Directional wellplans represent a 'perfect' wellpath; curves have a perfectly constant dogleg severity (build and walk) and tangent sections are perfectly straight (i.e. DLS = 0.00). This is of course completely unrealistic (a curve will always be drilled with a varying DLS and tangent sections are never perfectly straight), so it will result in underestimating torque and drag values.
Softdrill NL Torque & Drag provides the option to apply 'random' tortuosity to the wellpath.
Random tortuosity should never be applied to actual survey data. However, in case a wellplan is tied on to actual survey data (e.g. a sidetrack wellplan), tortuosity may be defined for the planned part of the wellplan.
Currently three random tortuosity options are available. Each is defined with the top and bottom measured depth (MD From and MD To) of the section to which it should be applied, as well as a period and magnitude:
Random Inclination & Direction
The random inclination & direction method is similar to the random inclination, dependent direction method described below with the exception that the variation in the hole direction is independent of the inclination.
This method is suggested for vertical sections with a rotary assembly (e.g. drilling to kick off point).
Random Inclination, Dependent Direction
This method applies a random variation, within the magnitude specified, to the inclination and hole direction. The variation in hole direction is inversely proportional to the inclination (i.e. the higher the inclination, the lower the variation in hole direction). This method is suggested to simulate sections where a steerable motor is used (e.g. build up sections).
A typical value for the period is 30m or 100ft to simulate variations per stand drilled.
The magnitude is typically used to simulate steerable motor runs to reflect the expected deviation from the desired steering result.
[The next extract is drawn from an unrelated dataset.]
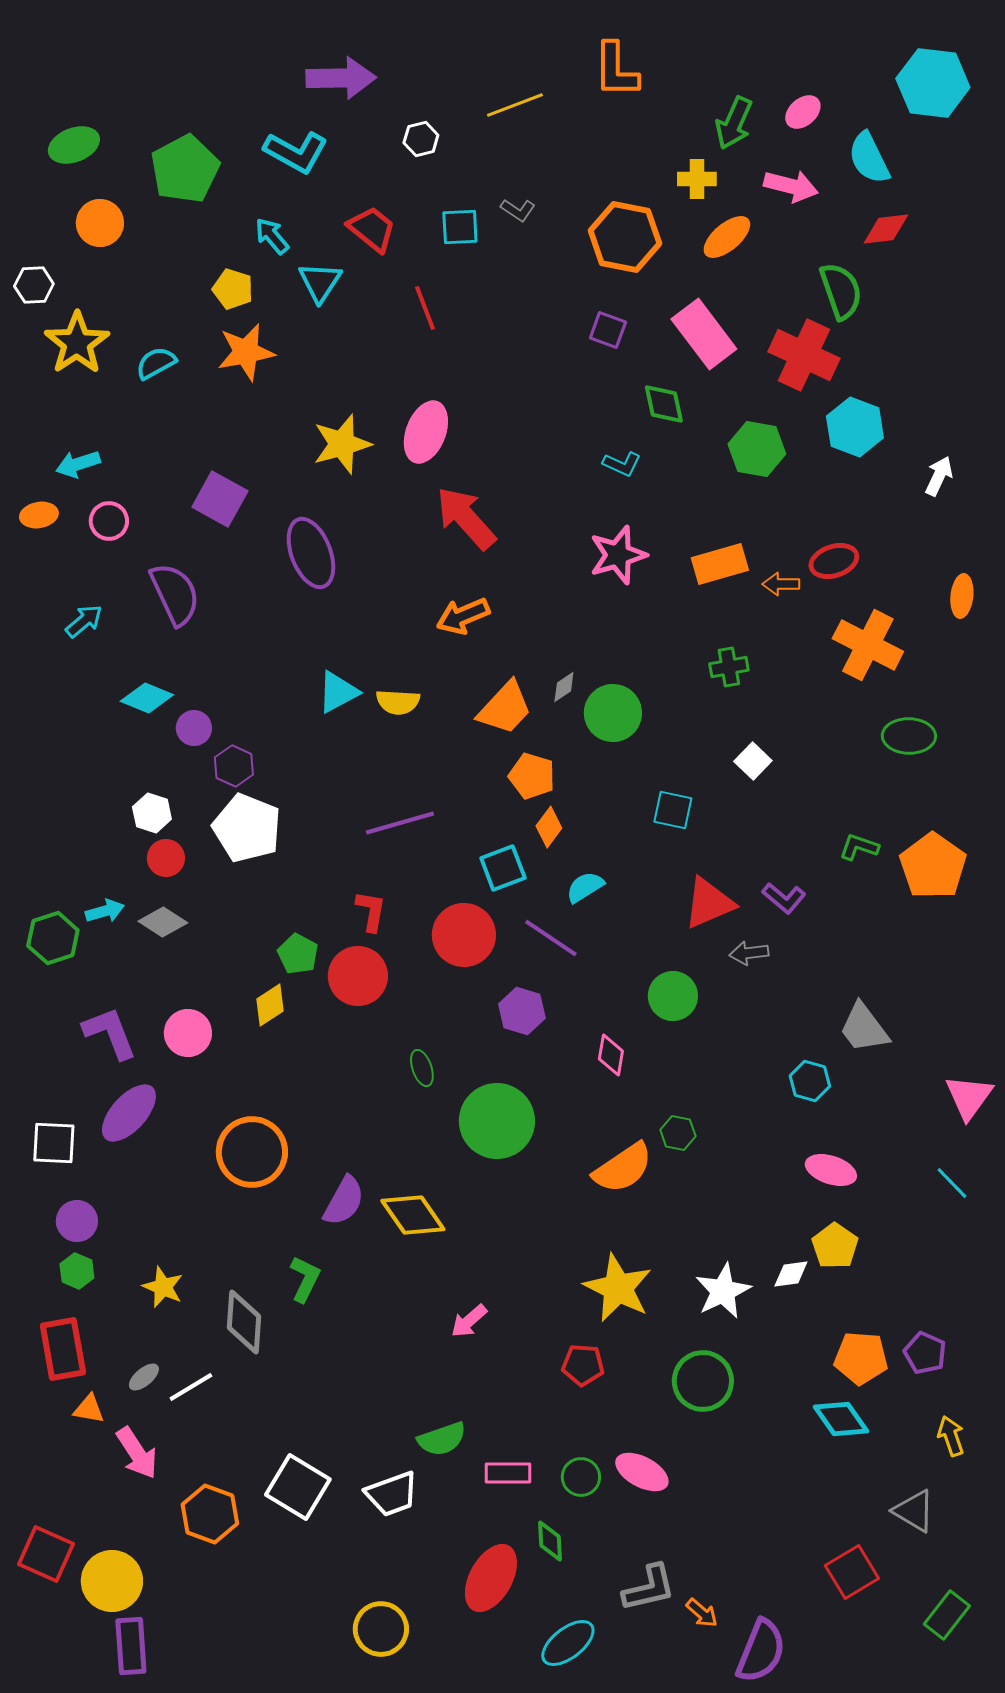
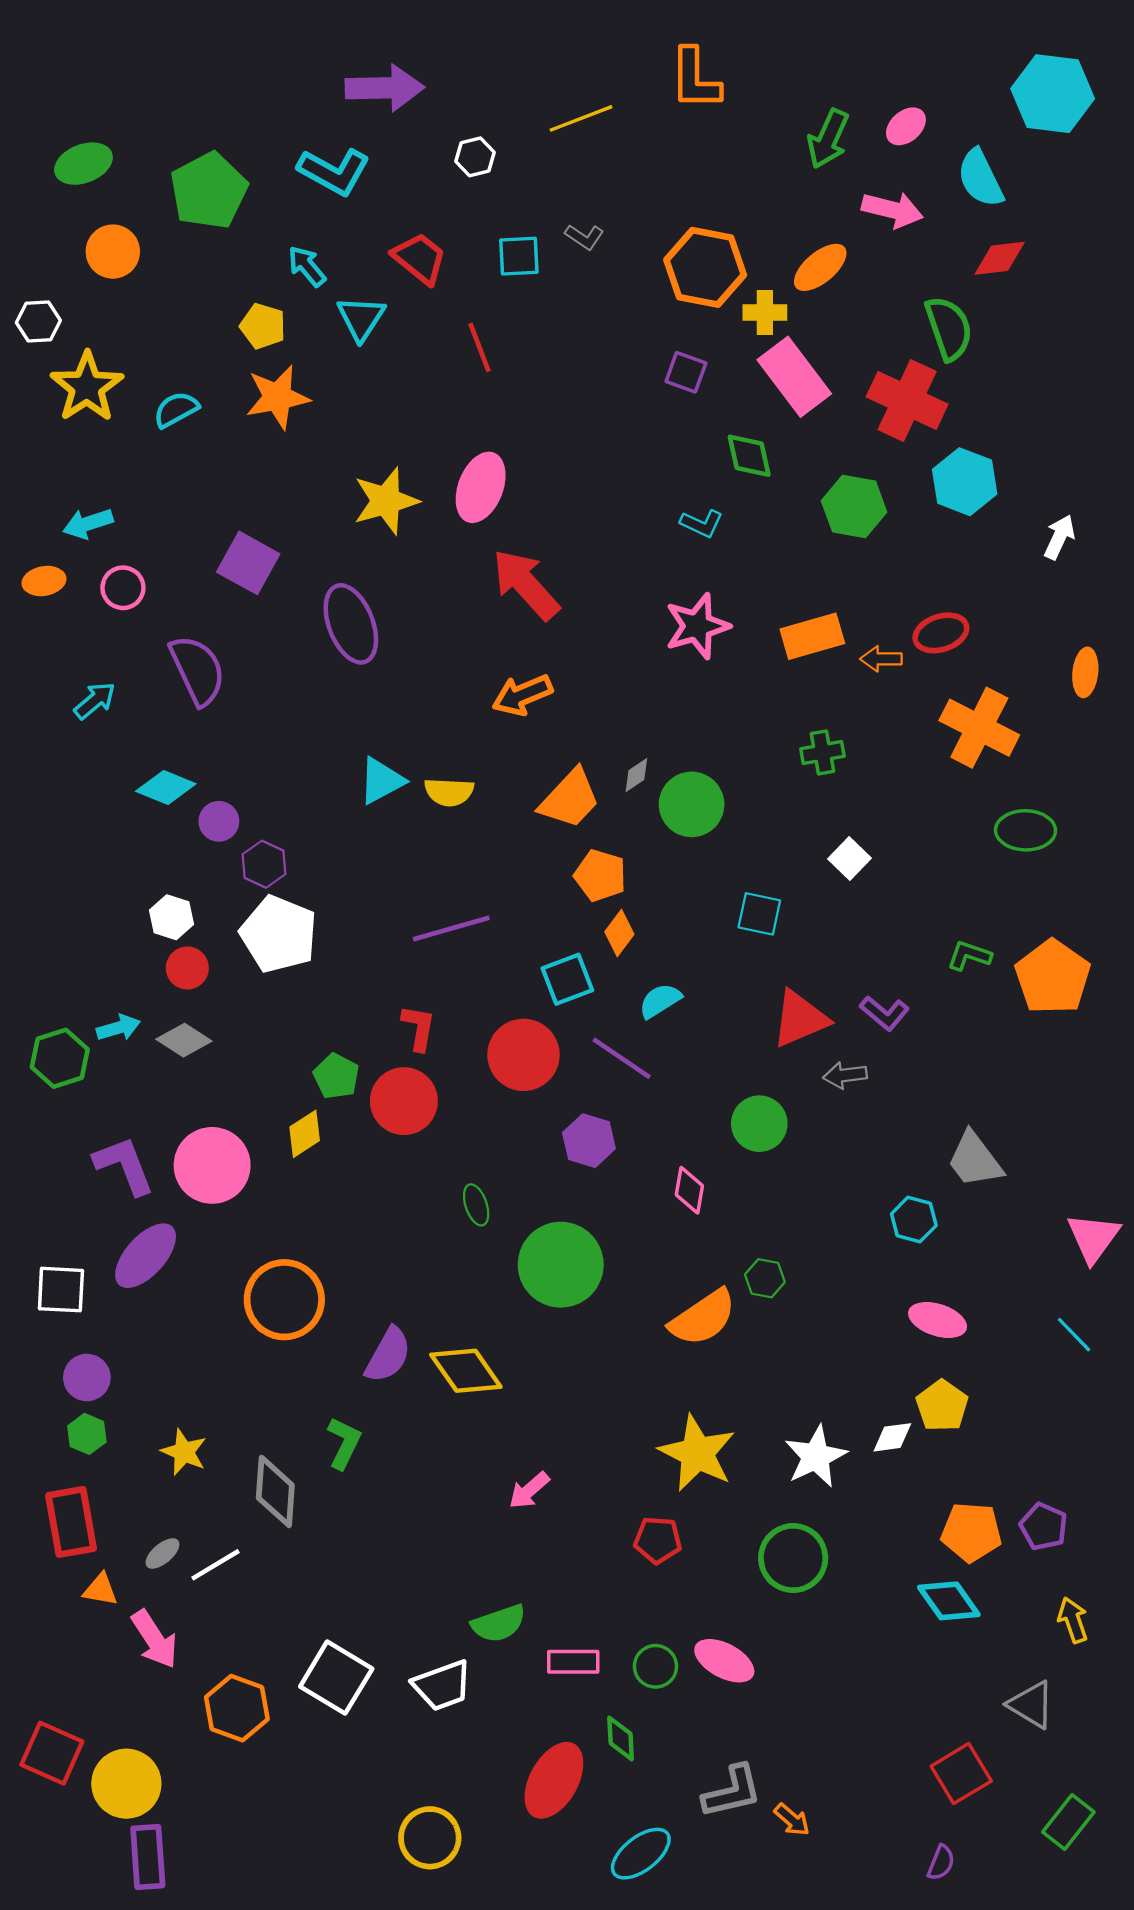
yellow cross: (697, 179) -> (765, 312), moved
pink circle: (188, 1033) -> (212, 1165), size x1.4
purple semicircle: (761, 1651) -> (941, 1863), moved, size x0.5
For example, if during a build section, the inclination and direction are expected to deviate within 0.50° from the planned/desired values, a magnitude of 0.50 should be entered. As a result, the actual variation at individual (simulated) survey stations will thus be between 0.00 and 0.50.
The sine wave method modifies the inclination and hole direction of the individual (simulated) survey stations to simulate a sine wave ripple along the well trajectory.
A typical value for the period is 300m or 1000ft to simulate variations when drilling with a rotary (steerable) assembly.
The magnitude depends on the expected variations. For standard rotary drilling assemblies values between 0.10 and 0.20 are suggested. For rotary steerable assemblies, the magnitude is usually very small, values between 0.01 and 0.10 are suggested.
Consider the following directional wellplan entered in Torque & Drag (the comments describe the different sections of the plan:
Assuming the plan is drilled:
1.With a rotary assembly to kick off point at 500m.
2.Drilling the build up to 1200m with a steerable motor assembly.
3.Drilling tangent to 1500m with a rotary assembly.
4.Drilling a correction run (hole direction) to 1700m with a steerable motor assembly.
5.Drilling tangent to 3000m with a rotary assembly.
Applying the random tortuosities as defined in the table above, this would result in the following chart below. The variation in the blue line, which are actually two lines (the input inclination and the simulated inclination), is barely visible. This is due to the magnitude of the tortuosity being too small for the scale shown.
However, the variation in dogleg severity is very visible. The red line is the simulated dogleg severity (which varies strongly due to the applied tortuosity), whilst the the gray line below is the dogleg severity of the input survey data.